Archive pour la catégorie 'Non catégorisé'

Être contre la semaine du suicide (façon de parler)

Mercredi 8 février 2012

Parlons tabou, je la trouve très mal nommée cette semaine best prices on viagra in drugstores de prévention du suicide.

Car il me semble qu’on veuille parler de prévention de la détresse psychologique?  C’est la détresse qui mène à l’idée du suicide non? Cette détresse a de nombreuses causes, le suicide est le point final à des histoires souvent différentes.

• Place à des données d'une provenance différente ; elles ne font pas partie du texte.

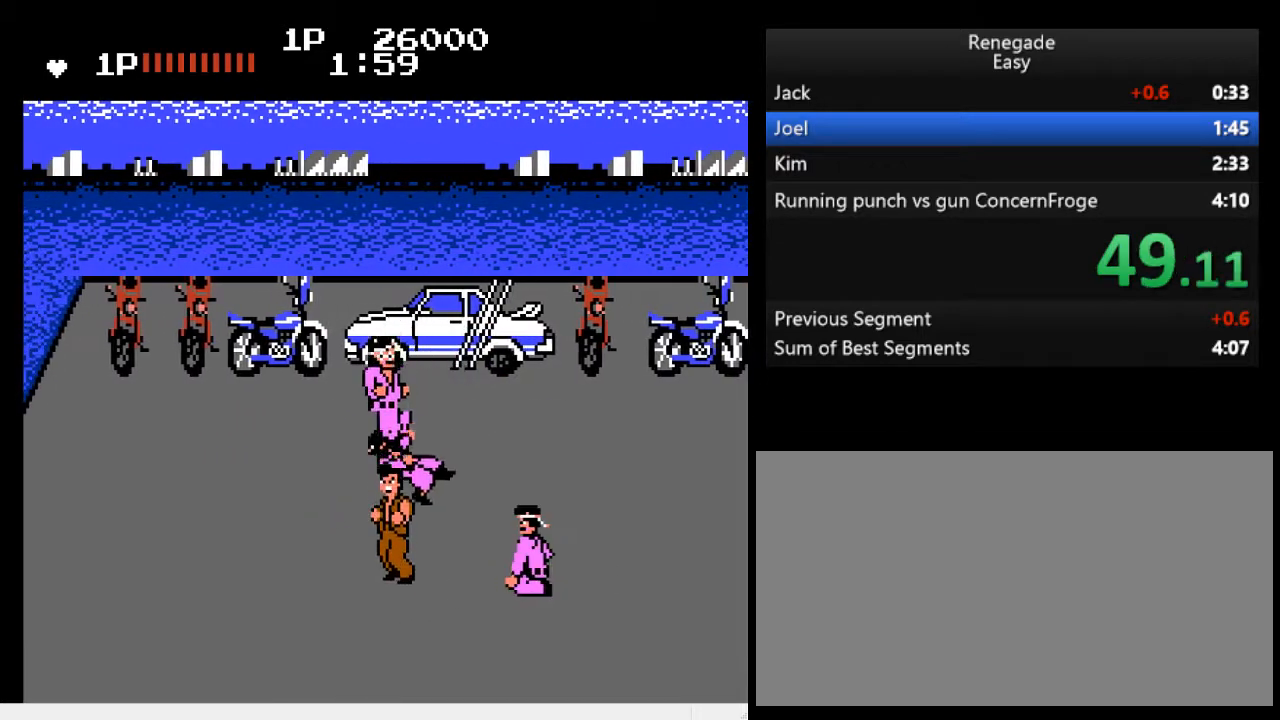
{"buttons": [], "events": [[67, "DPAD_RIGHT", "down"], [100, "DPAD_RIGHT", "up"], [133, "DPAD_RIGHT", "down"], [200, "A", "down"], [333, "DPAD_RIGHT", "up"], [367, "A", "up"]]}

Parler de détresse psychologique ça ouvre le sujet à toute la société, en fait, ça oblige à remettre en cause cette même société qui est toxique mentalement pour des milliers de personnes.

Voir noir, perdre espoir, s’imaginer le pire, se sentir à bout de souffle, sans ressources, vidé,   oublié et rejeté, ça arrive à nous tous au cour d’une vie.

En fait, je me souhaite de me tromper et que cette semaine soit bien nommée, car c’est trop important pour que le message rate sa cible.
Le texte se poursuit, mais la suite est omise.